Data shown

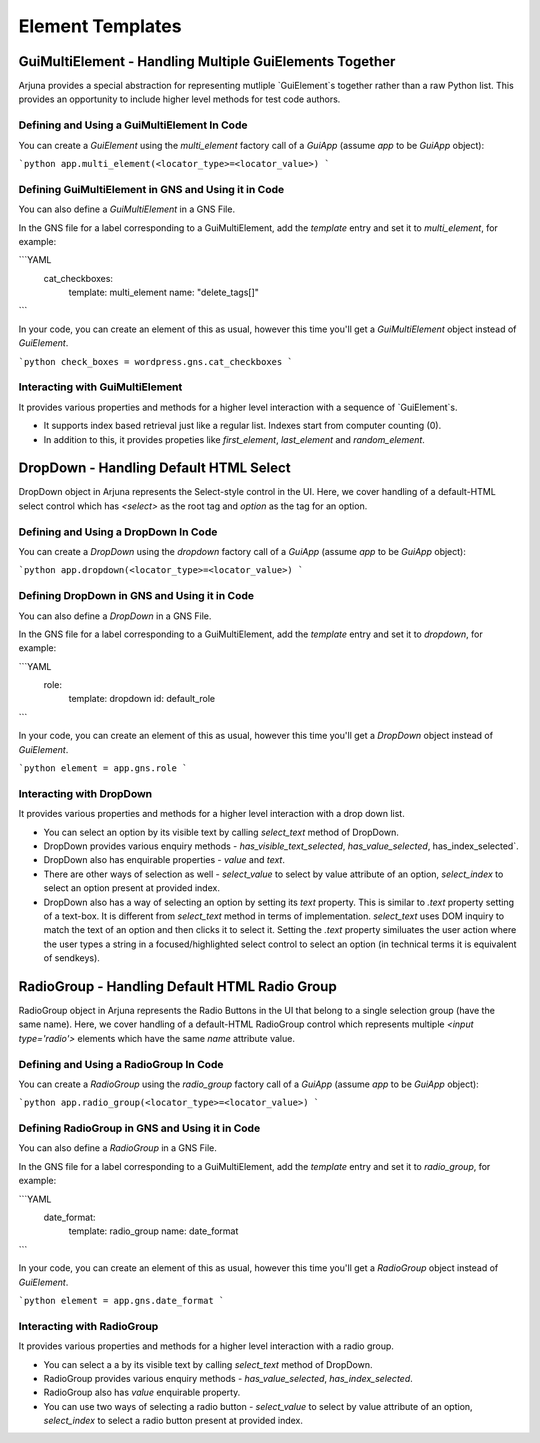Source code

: .. _templates:

Element Templates
=================

GuiMultiElement - Handling Multiple GuiElements Together
--------------------------------------------------------

Arjuna provides a special abstraction for representing mutliple `GuiElement`s together rather than a raw Python list. This provides an opportunity to include higher level methods for test code authors.

Defining and Using a GuiMultiElement In Code
^^^^^^^^^^^^^^^^^^^^^^^^^^^^^^^^^^^^^^^^^^^^

You can create a `GuiElement` using the `multi_element` factory call of a `GuiApp` (assume `app` to be `GuiApp` object):

```python
app.multi_element(<locator_type>=<locator_value>)
```

Defining GuiMultiElement in GNS and Using it in Code
^^^^^^^^^^^^^^^^^^^^^^^^^^^^^^^^^^^^^^^^^^^^^^^^^^^^

You can also define a `GuiMultiElement` in a GNS File.

In the GNS file for a label corresponding to a GuiMultiElement, add the `template` entry and set it to `multi_element`, for example:

```YAML
  cat_checkboxes:
    template: multi_element
    name: "delete_tags[]"
```

In your code, you can create an element of this as usual, however this time you'll get a `GuiMultiElement` object instead of `GuiElement`.

```python
check_boxes = wordpress.gns.cat_checkboxes
```

Interacting with GuiMultiElement
^^^^^^^^^^^^^^^^^^^^^^^^^^^^^^^^

It provides various properties and methods for a higher level interaction with a sequence of `GuiElement`s.

- It supports index based retrieval just like a regular list. Indexes start from computer counting (0).
- In addition to this, it provides propeties like `first_element`, `last_element` and `random_element`.

DropDown - Handling Default HTML Select
---------------------------------------

DropDown object in Arjuna represents the Select-style control in the UI. Here, we cover handling of a default-HTML select control which has `<select>` as the root tag and `option` as the tag for an option.

Defining and Using a DropDown In Code
^^^^^^^^^^^^^^^^^^^^^^^^^^^^^^^^^^^^^

You can create a `DropDown` using the `dropdown` factory call of a `GuiApp` (assume `app` to be `GuiApp` object):

```python
app.dropdown(<locator_type>=<locator_value>)
```

Defining DropDown in GNS and Using it in Code
^^^^^^^^^^^^^^^^^^^^^^^^^^^^^^^^^^^^^^^^^^^^^

You can also define a `DropDown` in a GNS File.

In the GNS file for a label corresponding to a GuiMultiElement, add the `template` entry and set it to `dropdown`, for example:

```YAML
  role:
    template: dropdown
    id: default_role
```

In your code, you can create an element of this as usual, however this time you'll get a `DropDown` object instead of `GuiElement`.

```python
element = app.gns.role
```

Interacting with DropDown
^^^^^^^^^^^^^^^^^^^^^^^^^

It provides various properties and methods for a higher level interaction with a drop down list.

- You can select an option by its visible text by calling `select_text` method of DropDown.
- DropDown provides various enquiry methods - `has_visible_text_selected`, `has_value_selected`, has_index_selected`.
- DropDown also has enquirable properties - `value` and `text`.
- There are other ways of selection as well - `select_value` to select by value attribute of an option, `select_index` to select an option present at provided index.
- DropDown also has a way of selecting an option by setting its `text` property. This is similar to `.text` property setting of a text-box. It is different from `select_text` method in terms of implementation. `select_text` uses DOM inquiry to match the text of an option and then clicks it to select it. Setting the `.text` property similuates the user action where the user types a string in a focused/highlighted select control to select an option (in technical terms it is equivalent of sendkeys).

RadioGroup - Handling Default HTML Radio Group
----------------------------------------------

RadioGroup object in Arjuna represents the Radio Buttons in the UI that belong to a single selection group (have the same name). Here, we cover handling of a default-HTML RadioGroup control which represents multiple `<input type='radio'>` elements which have the same `name` attribute value.

Defining and Using a RadioGroup In Code
^^^^^^^^^^^^^^^^^^^^^^^^^^^^^^^^^^^^^^^

You can create a `RadioGroup` using the `radio_group` factory call of a `GuiApp` (assume `app` to be `GuiApp` object):

```python
app.radio_group(<locator_type>=<locator_value>)
```

Defining RadioGroup in GNS and Using it in Code
^^^^^^^^^^^^^^^^^^^^^^^^^^^^^^^^^^^^^^^^^^^^^^^

You can also define a `RadioGroup` in a GNS File.

In the GNS file for a label corresponding to a GuiMultiElement, add the `template` entry and set it to `radio_group`, for example:

```YAML
  date_format:
    template: radio_group
    name: date_format
```

In your code, you can create an element of this as usual, however this time you'll get a `RadioGroup` object instead of `GuiElement`.

```python
element = app.gns.date_format
```

Interacting with RadioGroup
^^^^^^^^^^^^^^^^^^^^^^^^^^^

It provides various properties and methods for a higher level interaction with a radio group.

- You can select a a by its visible text by calling `select_text` method of DropDown.
- RadioGroup provides various enquiry methods - `has_value_selected`, `has_index_selected`.
- RadioGroup also has `value` enquirable property.
- You can use two ways of selecting a radio button - `select_value` to select by value attribute of an option, `select_index` to select a radio button present at provided index.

Your instructions
Return all the data above as written, leaving out only the pictures.

Answer section
Source code

: .. _templates:

Element Templates
=================

GuiMultiElement - Handling Multiple GuiElements Together
--------------------------------------------------------

Arjuna provides a special abstraction for representing mutliple `GuiElement`s together rather than a raw Python list. This provides an opportunity to include higher level methods for test code authors.

Defining and Using a GuiMultiElement In Code
^^^^^^^^^^^^^^^^^^^^^^^^^^^^^^^^^^^^^^^^^^^^

You can create a `GuiElement` using the `multi_element` factory call of a `GuiApp` (assume `app` to be `GuiApp` object):

```python
app.multi_element(<locator_type>=<locator_value>)
```

Defining GuiMultiElement in GNS and Using it in Code
^^^^^^^^^^^^^^^^^^^^^^^^^^^^^^^^^^^^^^^^^^^^^^^^^^^^

You can also define a `GuiMultiElement` in a GNS File.

In the GNS file for a label corresponding to a GuiMultiElement, add the `template` entry and set it to `multi_element`, for example:

```YAML
  cat_checkboxes:
    template: multi_element
    name: "delete_tags[]"
```

In your code, you can create an element of this as usual, however this time you'll get a `GuiMultiElement` object instead of `GuiElement`.

```python
check_boxes = wordpress.gns.cat_checkboxes
```

Interacting with GuiMultiElement
^^^^^^^^^^^^^^^^^^^^^^^^^^^^^^^^

It provides various properties and methods for a higher level interaction with a sequence of `GuiElement`s.

- It supports index based retrieval just like a regular list. Indexes start from computer counting (0).
- In addition to this, it provides propeties like `first_element`, `last_element` and `random_element`.

DropDown - Handling Default HTML Select
---------------------------------------

DropDown object in Arjuna represents the Select-style control in the UI. Here, we cover handling of a default-HTML select control which has `<select>` as the root tag and `option` as the tag for an option.

Defining and Using a DropDown In Code
^^^^^^^^^^^^^^^^^^^^^^^^^^^^^^^^^^^^^

You can create a `DropDown` using the `dropdown` factory call of a `GuiApp` (assume `app` to be `GuiApp` object):

```python
app.dropdown(<locator_type>=<locator_value>)
```

Defining DropDown in GNS and Using it in Code
^^^^^^^^^^^^^^^^^^^^^^^^^^^^^^^^^^^^^^^^^^^^^

You can also define a `DropDown` in a GNS File.

In the GNS file for a label corresponding to a GuiMultiElement, add the `template` entry and set it to `dropdown`, for example:

```YAML
  role:
    template: dropdown
    id: default_role
```

In your code, you can create an element of this as usual, however this time you'll get a `DropDown` object instead of `GuiElement`.

```python
element = app.gns.role
```

Interacting with DropDown
^^^^^^^^^^^^^^^^^^^^^^^^^

It provides various properties and methods for a higher level interaction with a drop down list.

- You can select an option by its visible text by calling `select_text` method of DropDown.
- DropDown provides various enquiry methods - `has_visible_text_selected`, `has_value_selected`, has_index_selected`.
- DropDown also has enquirable properties - `value` and `text`.
- There are other ways of selection as well - `select_value` to select by value attribute of an option, `select_index` to select an option present at provided index.
- DropDown also has a way of selecting an option by setting its `text` property. This is similar to `.text` property setting of a text-box. It is different from `select_text` method in terms of implementation. `select_text` uses DOM inquiry to match the text of an option and then clicks it to select it. Setting the `.text` property similuates the user action where the user types a string in a focused/highlighted select control to select an option (in technical terms it is equivalent of sendkeys).

RadioGroup - Handling Default HTML Radio Group
----------------------------------------------

RadioGroup object in Arjuna represents the Radio Buttons in the UI that belong to a single selection group (have the same name). Here, we cover handling of a default-HTML RadioGroup control which represents multiple `<input type='radio'>` elements which have the same `name` attribute value.

Defining and Using a RadioGroup In Code
^^^^^^^^^^^^^^^^^^^^^^^^^^^^^^^^^^^^^^^

You can create a `RadioGroup` using the `radio_group` factory call of a `GuiApp` (assume `app` to be `GuiApp` object):

```python
app.radio_group(<locator_type>=<locator_value>)
```

Defining RadioGroup in GNS and Using it in Code
^^^^^^^^^^^^^^^^^^^^^^^^^^^^^^^^^^^^^^^^^^^^^^^

You can also define a `RadioGroup` in a GNS File.

In the GNS file for a label corresponding to a GuiMultiElement, add the `template` entry and set it to `radio_group`, for example:

```YAML
  date_format:
    template: radio_group
    name: date_format
```

In your code, you can create an element of this as usual, however this time you'll get a `RadioGroup` object instead of `GuiElement`.

```python
element = app.gns.date_format
```

Interacting with RadioGroup
^^^^^^^^^^^^^^^^^^^^^^^^^^^

It provides various properties and methods for a higher level interaction with a radio group.

- You can select a a by its visible text by calling `select_text` method of DropDown.
- RadioGroup provides various enquiry methods - `has_value_selected`, `has_index_selected`.
- RadioGroup also has `value` enquirable property.
- You can use two ways of selecting a radio button - `select_value` to select by value attribute of an option, `select_index` to select a radio button present at provided index.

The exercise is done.